Owen believed that the friendships made in war had the strongest bond ever achieved, as the men fought cried and died amongst each other. When referring to other poems, Insensibility portrays a different way on how men coped with war, instead of the fellowships, they block off emotion. The use of metaphor here portrays this well: ‘Happy are men who yet before that are killed/can let their veins run cold’, this shows that the men who can block off all emotion before their death are happy ones, yet ones who don’t will not be.
Insensibility goes further to say ‘cursed are the dullards whom no cannon stuns’, is it worth the price, if you’re blocking off emotion. Strange meeting also portrays the importance of camaraderie in war, as it is about an officer who killed an enemy soldier, and when he is dead and goes to hell they are reunited and realise they have more in common as friends, then they did as enemies. ‘I am the enemy you killed my friend’ shows that even though they were enemies, after walking through hell, he recaps and wonders whether they are friends.
When he reaches hell, the soldier who he killed recognizes him and ‘lifting distressful hands, as if to bless’. This religious imagery shows that the soldier forgives him and they are better to be friends than enemies.
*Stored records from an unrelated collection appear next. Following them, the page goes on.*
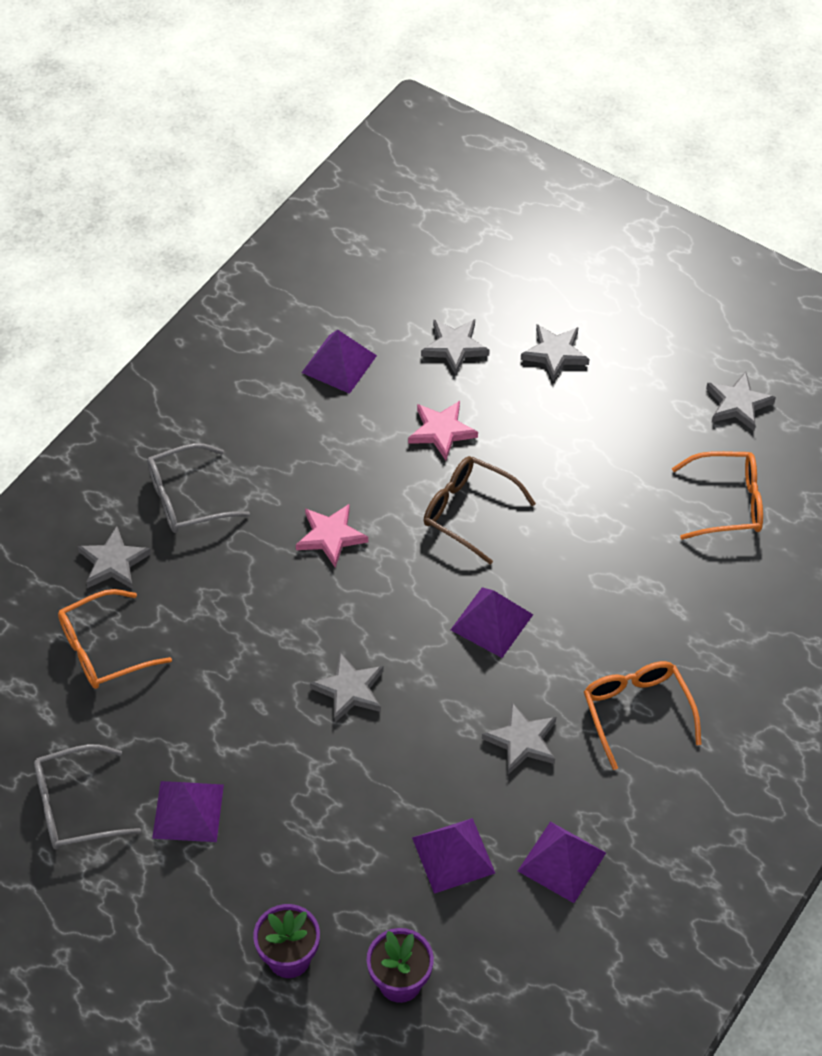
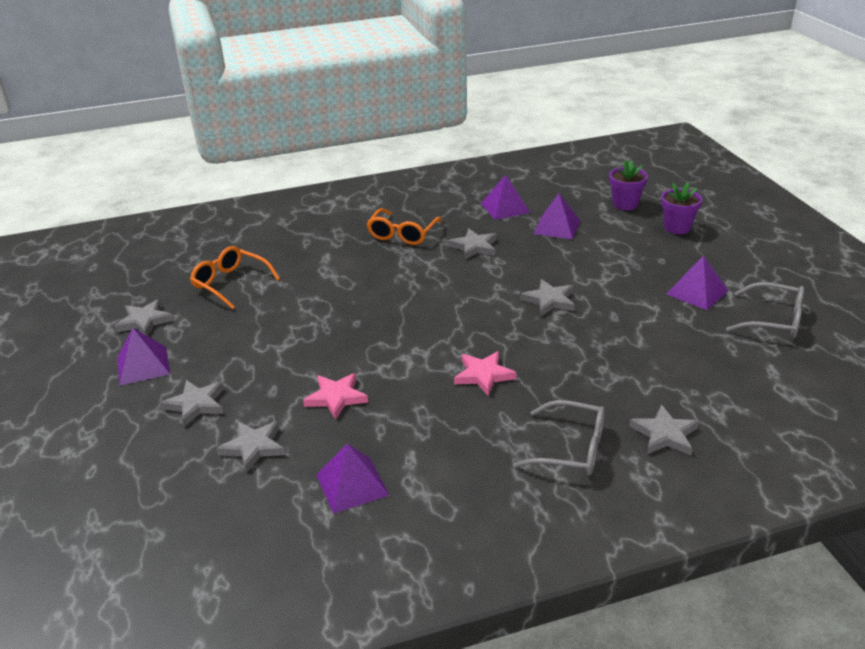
camera: 140 degrees left, 20 degrees down
orange glasses [58,589,172,689] -> none
brown glasses [424,456,536,565] -> none
purple pyramid [451,587,533,658] -> purple pyramid moved to [117,328,170,386]

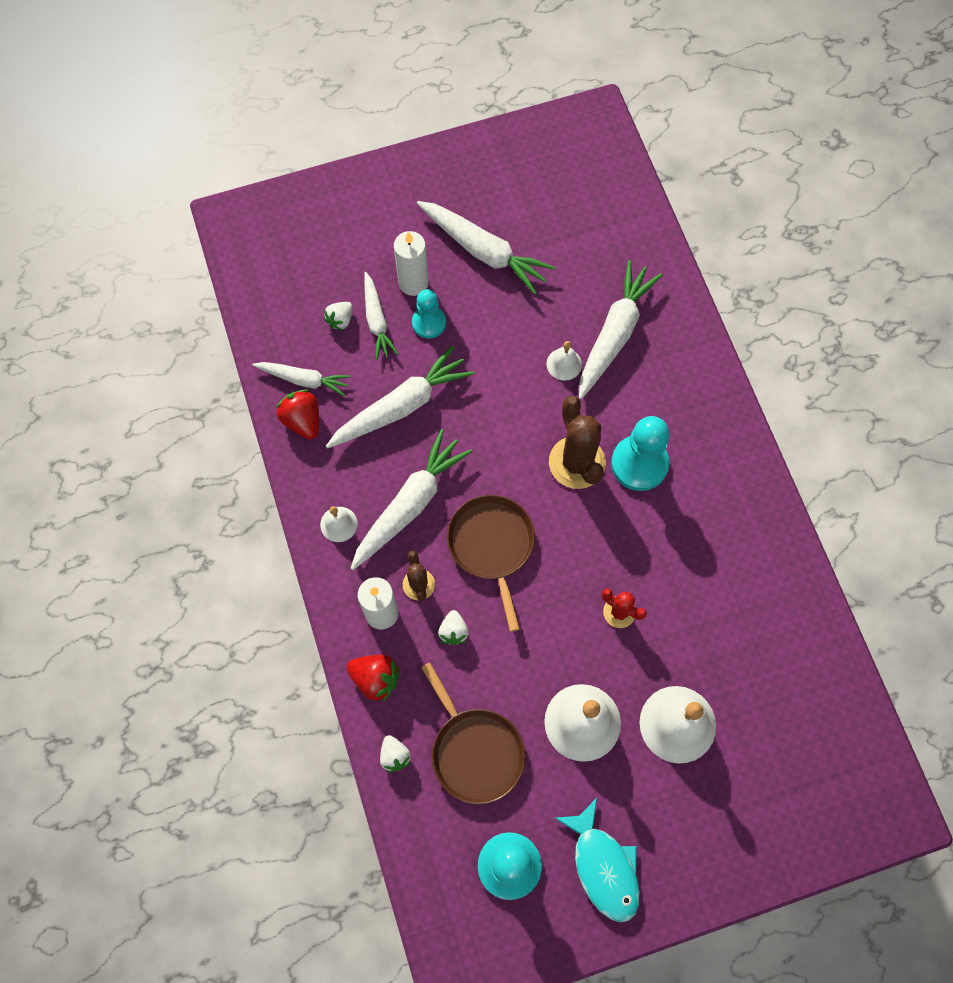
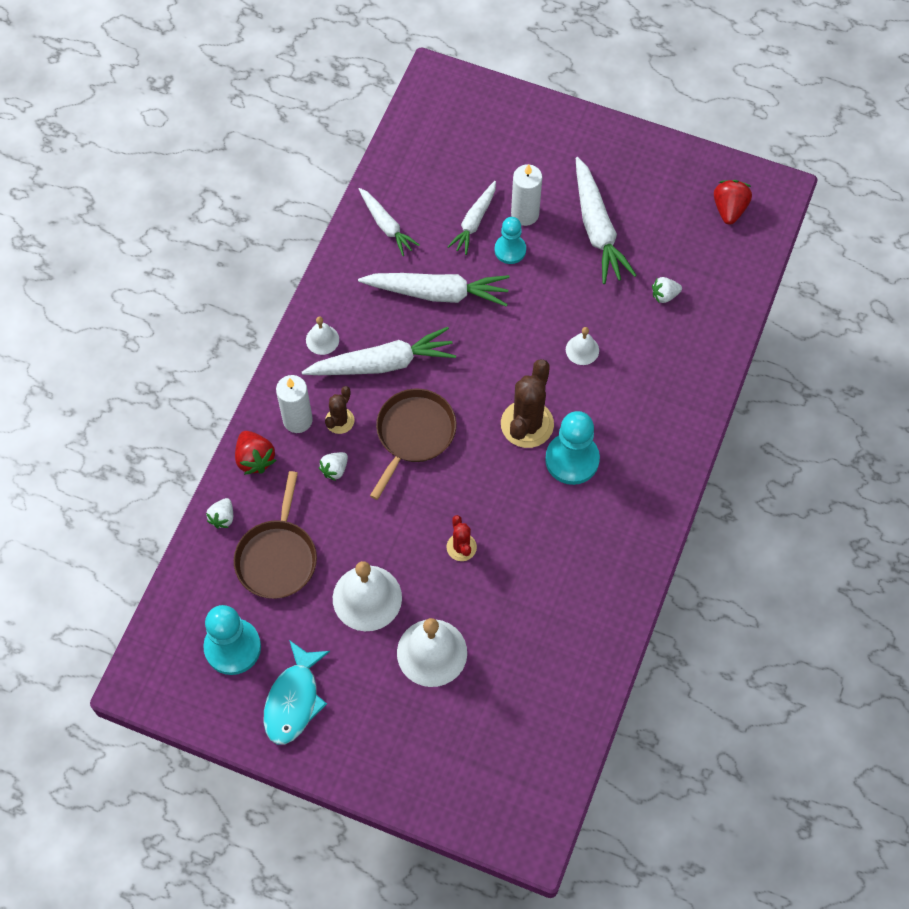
camera: 40 degrees right, 5 degrees down
red strawberry [276,389,319,439] -> red strawberry moved to [714,180,752,225]
white strawberry [324,302,353,331] -> white strawberry moved to [652,277,682,303]
white carrot [579,260,662,399] -> none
In conclusion, Owen portrays his views of the importance of camaraderie in Apologia Pro Poemate Meo very effectively. Throughout the selection, no other poem goes into such greater detail about the fellowships made in war. The use of imagery, metaphor and the linkage to other poets shows how he truly felt about the friendships made in war and how important they were to the survival and sanity of the men.
Insensibility shows us a different view on how important camaraderie was, as it takes the view that being able to block out emotion is the vital thing that will get you through war. Finally, Strange Meeting adds further to the point that camaraderie is important as even though as enemies in war, in death they become friends, to comfort each other for the rest of eternity. Eventhough portrayed effectively, it is not portrayed throughout, and so Apologia Pro Poemate Meo is the most effective from the selection.